Task to carry out: Copy each line of markup in the entries below character for character, and leave the pictures out of your answer.

##############################

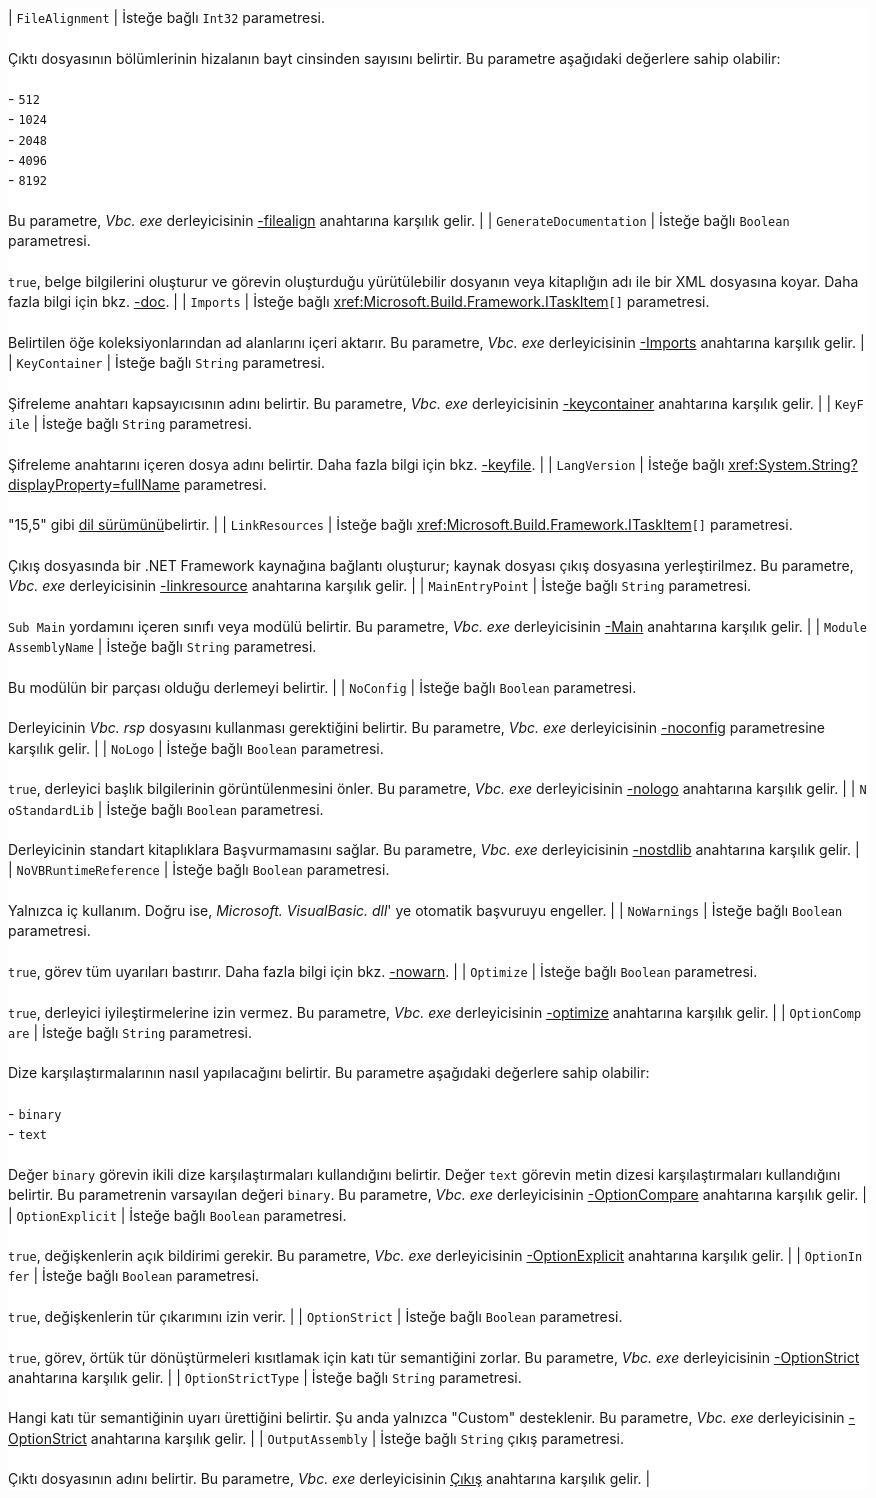 | `FileAlignment` | İsteğe bağlı `Int32` parametresi.<br /><br /> Çıktı dosyasının bölümlerinin hizalanın bayt cinsinden sayısını belirtir. Bu parametre aşağıdaki değerlere sahip olabilir:<br /><br /> -   `512`<br />-   `1024`<br />-   `2048`<br />-   `4096`<br />-   `8192`<br /><br /> Bu parametre, *Vbc. exe* derleyicisinin [-filealign](/dotnet/visual-basic/reference/command-line-compiler/filealign) anahtarına karşılık gelir. |
| `GenerateDocumentation` | İsteğe bağlı `Boolean` parametresi.<br /><br /> `true`, belge bilgilerini oluşturur ve görevin oluşturduğu yürütülebilir dosyanın veya kitaplığın adı ile bir XML dosyasına koyar. Daha fazla bilgi için bkz. [-doc](/dotnet/visual-basic/reference/command-line-compiler/doc). |
| `Imports` | İsteğe bağlı <xref:Microsoft.Build.Framework.ITaskItem>`[]` parametresi.<br /><br /> Belirtilen öğe koleksiyonlarından ad alanlarını içeri aktarır. Bu parametre, *Vbc. exe* derleyicisinin [-Imports](/dotnet/visual-basic/reference/command-line-compiler/imports) anahtarına karşılık gelir. |
| `KeyContainer` | İsteğe bağlı `String` parametresi.<br /><br /> Şifreleme anahtarı kapsayıcısının adını belirtir. Bu parametre, *Vbc. exe* derleyicisinin [-keycontainer](/dotnet/visual-basic/reference/command-line-compiler/keycontainer) anahtarına karşılık gelir. |
| `KeyFile` | İsteğe bağlı `String` parametresi.<br /><br /> Şifreleme anahtarını içeren dosya adını belirtir. Daha fazla bilgi için bkz. [-keyfile](/dotnet/visual-basic/reference/command-line-compiler/keyfile). |
| `LangVersion` | İsteğe bağlı <xref:System.String?displayProperty=fullName> parametresi.<br /><br /> "15,5" gibi [dil sürümünü](/dotnet/visual-basic/language-reference/configure-language-version)belirtir. |
| `LinkResources` | İsteğe bağlı <xref:Microsoft.Build.Framework.ITaskItem>`[]` parametresi.<br /><br /> Çıkış dosyasında bir .NET Framework kaynağına bağlantı oluşturur; kaynak dosyası çıkış dosyasına yerleştirilmez. Bu parametre, *Vbc. exe* derleyicisinin [-linkresource](/dotnet/visual-basic/reference/command-line-compiler/linkresource) anahtarına karşılık gelir. |
| `MainEntryPoint` | İsteğe bağlı `String` parametresi.<br /><br /> `Sub Main` yordamını içeren sınıfı veya modülü belirtir. Bu parametre, *Vbc. exe* derleyicisinin [-Main](/dotnet/visual-basic/reference/command-line-compiler/main) anahtarına karşılık gelir. |
| `ModuleAssemblyName` | İsteğe bağlı `String` parametresi.<br /><br /> Bu modülün bir parçası olduğu derlemeyi belirtir. |
| `NoConfig` | İsteğe bağlı `Boolean` parametresi.<br /><br /> Derleyicinin *Vbc. rsp* dosyasını kullanması gerektiğini belirtir. Bu parametre, *Vbc. exe* derleyicisinin [-noconfig](/dotnet/visual-basic/reference/command-line-compiler/noconfig) parametresine karşılık gelir. |
| `NoLogo` | İsteğe bağlı `Boolean` parametresi.<br /><br /> `true`, derleyici başlık bilgilerinin görüntülenmesini önler. Bu parametre, *Vbc. exe* derleyicisinin [-nologo](/dotnet/visual-basic/reference/command-line-compiler/nologo) anahtarına karşılık gelir. |
| `NoStandardLib` | İsteğe bağlı `Boolean` parametresi.<br /><br /> Derleyicinin standart kitaplıklara Başvurmamasını sağlar. Bu parametre, *Vbc. exe* derleyicisinin [-nostdlib](/dotnet/visual-basic/reference/command-line-compiler/nostdlib) anahtarına karşılık gelir. |
| `NoVBRuntimeReference` | İsteğe bağlı `Boolean` parametresi.<br /><br /> Yalnızca iç kullanım. Doğru ise, *Microsoft. VisualBasic. dll*' ye otomatik başvuruyu engeller. |
| `NoWarnings` | İsteğe bağlı `Boolean` parametresi.<br /><br /> `true`, görev tüm uyarıları bastırır. Daha fazla bilgi için bkz. [-nowarn](/dotnet/visual-basic/reference/command-line-compiler/nowarn). |
| `Optimize` | İsteğe bağlı `Boolean` parametresi.<br /><br /> `true`, derleyici iyileştirmelerine izin vermez. Bu parametre, *Vbc. exe* derleyicisinin [-optimize](/dotnet/visual-basic/reference/command-line-compiler/optimize) anahtarına karşılık gelir. |
| `OptionCompare` | İsteğe bağlı `String` parametresi.<br /><br /> Dize karşılaştırmalarının nasıl yapılacağını belirtir. Bu parametre aşağıdaki değerlere sahip olabilir:<br /><br /> -   `binary`<br />-   `text`<br /><br /> Değer `binary` görevin ikili dize karşılaştırmaları kullandığını belirtir. Değer `text` görevin metin dizesi karşılaştırmaları kullandığını belirtir. Bu parametrenin varsayılan değeri `binary`. Bu parametre, *Vbc. exe* derleyicisinin [-OptionCompare](/dotnet/visual-basic/reference/command-line-compiler/optioncompare) anahtarına karşılık gelir. |
| `OptionExplicit` | İsteğe bağlı `Boolean` parametresi.<br /><br /> `true`, değişkenlerin açık bildirimi gerekir. Bu parametre, *Vbc. exe* derleyicisinin [-OptionExplicit](/dotnet/visual-basic/reference/command-line-compiler/optionexplicit) anahtarına karşılık gelir. |
| `OptionInfer` | İsteğe bağlı `Boolean` parametresi.<br /><br /> `true`, değişkenlerin tür çıkarımını izin verir. |
| `OptionStrict` | İsteğe bağlı `Boolean` parametresi.<br /><br /> `true`, görev, örtük tür dönüştürmeleri kısıtlamak için katı tür semantiğini zorlar. Bu parametre, *Vbc. exe* derleyicisinin [-OptionStrict](/dotnet/visual-basic/reference/command-line-compiler/optionstrict) anahtarına karşılık gelir. |
| `OptionStrictType` | İsteğe bağlı `String` parametresi.<br /><br /> Hangi katı tür semantiğinin uyarı ürettiğini belirtir. Şu anda yalnızca "Custom" desteklenir. Bu parametre, *Vbc. exe* derleyicisinin [-OptionStrict](/dotnet/visual-basic/reference/command-line-compiler/optionstrict) anahtarına karşılık gelir. |
| `OutputAssembly` | İsteğe bağlı `String` çıkış parametresi.<br /><br /> Çıktı dosyasının adını belirtir. Bu parametre, *Vbc. exe* derleyicisinin [Çıkış](/dotnet/visual-basic/reference/command-line-compiler/out) anahtarına karşılık gelir. |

##############################

Output of the exercise:
 | `FileAlignment` | İsteğe bağlı `Int32` parametresi.<br /><br /> Çıktı dosyasının bölümlerinin hizalanın bayt cinsinden sayısını belirtir. Bu parametre aşağıdaki değerlere sahip olabilir:<br /><br /> -   `512`<br />-   `1024`<br />-   `2048`<br />-   `4096`<br />-   `8192`<br /><br /> Bu parametre, *Vbc. exe* derleyicisinin [-filealign](/dotnet/visual-basic/reference/command-line-compiler/filealign) anahtarına karşılık gelir. |
| `GenerateDocumentation` | İsteğe bağlı `Boolean` parametresi.<br /><br /> `true`, belge bilgilerini oluşturur ve görevin oluşturduğu yürütülebilir dosyanın veya kitaplığın adı ile bir XML dosyasına koyar. Daha fazla bilgi için bkz. [-doc](/dotnet/visual-basic/reference/command-line-compiler/doc). |
| `Imports` | İsteğe bağlı <xref:Microsoft.Build.Framework.ITaskItem>`[]` parametresi.<br /><br /> Belirtilen öğe koleksiyonlarından ad alanlarını içeri aktarır. Bu parametre, *Vbc. exe* derleyicisinin [-Imports](/dotnet/visual-basic/reference/command-line-compiler/imports) anahtarına karşılık gelir. |
| `KeyContainer` | İsteğe bağlı `String` parametresi.<br /><br /> Şifreleme anahtarı kapsayıcısının adını belirtir. Bu parametre, *Vbc. exe* derleyicisinin [-keycontainer](/dotnet/visual-basic/reference/command-line-compiler/keycontainer) anahtarına karşılık gelir. |
| `KeyFile` | İsteğe bağlı `String` parametresi.<br /><br /> Şifreleme anahtarını içeren dosya adını belirtir. Daha fazla bilgi için bkz. [-keyfile](/dotnet/visual-basic/reference/command-line-compiler/keyfile). |
| `LangVersion` | İsteğe bağlı <xref:System.String?displayProperty=fullName> parametresi.<br /><br /> "15,5" gibi [dil sürümünü](/dotnet/visual-basic/language-reference/configure-language-version)belirtir. |
| `LinkResources` | İsteğe bağlı <xref:Microsoft.Build.Framework.ITaskItem>`[]` parametresi.<br /><br /> Çıkış dosyasında bir .NET Framework kaynağına bağlantı oluşturur; kaynak dosyası çıkış dosyasına yerleştirilmez. Bu parametre, *Vbc. exe* derleyicisinin [-linkresource](/dotnet/visual-basic/reference/command-line-compiler/linkresource) anahtarına karşılık gelir. |
| `MainEntryPoint` | İsteğe bağlı `String` parametresi.<br /><br /> `Sub Main` yordamını içeren sınıfı veya modülü belirtir. Bu parametre, *Vbc. exe* derleyicisinin [-Main](/dotnet/visual-basic/reference/command-line-compiler/main) anahtarına karşılık gelir. |
| `ModuleAssemblyName` | İsteğe bağlı `String` parametresi.<br /><br /> Bu modülün bir parçası olduğu derlemeyi belirtir. |
| `NoConfig` | İsteğe bağlı `Boolean` parametresi.<br /><br /> Derleyicinin *Vbc. rsp* dosyasını kullanması gerektiğini belirtir. Bu parametre, *Vbc. exe* derleyicisinin [-noconfig](/dotnet/visual-basic/reference/command-line-compiler/noconfig) parametresine karşılık gelir. |
| `NoLogo` | İsteğe bağlı `Boolean` parametresi.<br /><br /> `true`, derleyici başlık bilgilerinin görüntülenmesini önler. Bu parametre, *Vbc. exe* derleyicisinin [-nologo](/dotnet/visual-basic/reference/command-line-compiler/nologo) anahtarına karşılık gelir. |
| `NoStandardLib` | İsteğe bağlı `Boolean` parametresi.<br /><br /> Derleyicinin standart kitaplıklara Başvurmamasını sağlar. Bu parametre, *Vbc. exe* derleyicisinin [-nostdlib](/dotnet/visual-basic/reference/command-line-compiler/nostdlib) anahtarına karşılık gelir. |
| `NoVBRuntimeReference` | İsteğe bağlı `Boolean` parametresi.<br /><br /> Yalnızca iç kullanım. Doğru ise, *Microsoft. VisualBasic. dll*' ye otomatik başvuruyu engeller. |
| `NoWarnings` | İsteğe bağlı `Boolean` parametresi.<br /><br /> `true`, görev tüm uyarıları bastırır. Daha fazla bilgi için bkz. [-nowarn](/dotnet/visual-basic/reference/command-line-compiler/nowarn). |
| `Optimize` | İsteğe bağlı `Boolean` parametresi.<br /><br /> `true`, derleyici iyileştirmelerine izin vermez. Bu parametre, *Vbc. exe* derleyicisinin [-optimize](/dotnet/visual-basic/reference/command-line-compiler/optimize) anahtarına karşılık gelir. |
| `OptionCompare` | İsteğe bağlı `String` parametresi.<br /><br /> Dize karşılaştırmalarının nasıl yapılacağını belirtir. Bu parametre aşağıdaki değerlere sahip olabilir:<br /><br /> -   `binary`<br />-   `text`<br /><br /> Değer `binary` görevin ikili dize karşılaştırmaları kullandığını belirtir. Değer `text` görevin metin dizesi karşılaştırmaları kullandığını belirtir. Bu parametrenin varsayılan değeri `binary`. Bu parametre, *Vbc. exe* derleyicisinin [-OptionCompare](/dotnet/visual-basic/reference/command-line-compiler/optioncompare) anahtarına karşılık gelir. |
| `OptionExplicit` | İsteğe bağlı `Boolean` parametresi.<br /><br /> `true`, değişkenlerin açık bildirimi gerekir. Bu parametre, *Vbc. exe* derleyicisinin [-OptionExplicit](/dotnet/visual-basic/reference/command-line-compiler/optionexplicit) anahtarına karşılık gelir. |
| `OptionInfer` | İsteğe bağlı `Boolean` parametresi.<br /><br /> `true`, değişkenlerin tür çıkarımını izin verir. |
| `OptionStrict` | İsteğe bağlı `Boolean` parametresi.<br /><br /> `true`, görev, örtük tür dönüştürmeleri kısıtlamak için katı tür semantiğini zorlar. Bu parametre, *Vbc. exe* derleyicisinin [-OptionStrict](/dotnet/visual-basic/reference/command-line-compiler/optionstrict) anahtarına karşılık gelir. |
| `OptionStrictType` | İsteğe bağlı `String` parametresi.<br /><br /> Hangi katı tür semantiğinin uyarı ürettiğini belirtir. Şu anda yalnızca "Custom" desteklenir. Bu parametre, *Vbc. exe* derleyicisinin [-OptionStrict](/dotnet/visual-basic/reference/command-line-compiler/optionstrict) anahtarına karşılık gelir. |
| `OutputAssembly` | İsteğe bağlı `String` çıkış parametresi.<br /><br /> Çıktı dosyasının adını belirtir. Bu parametre, *Vbc. exe* derleyicisinin [Çıkış](/dotnet/visual-basic/reference/command-line-compiler/out) anahtarına karşılık gelir. |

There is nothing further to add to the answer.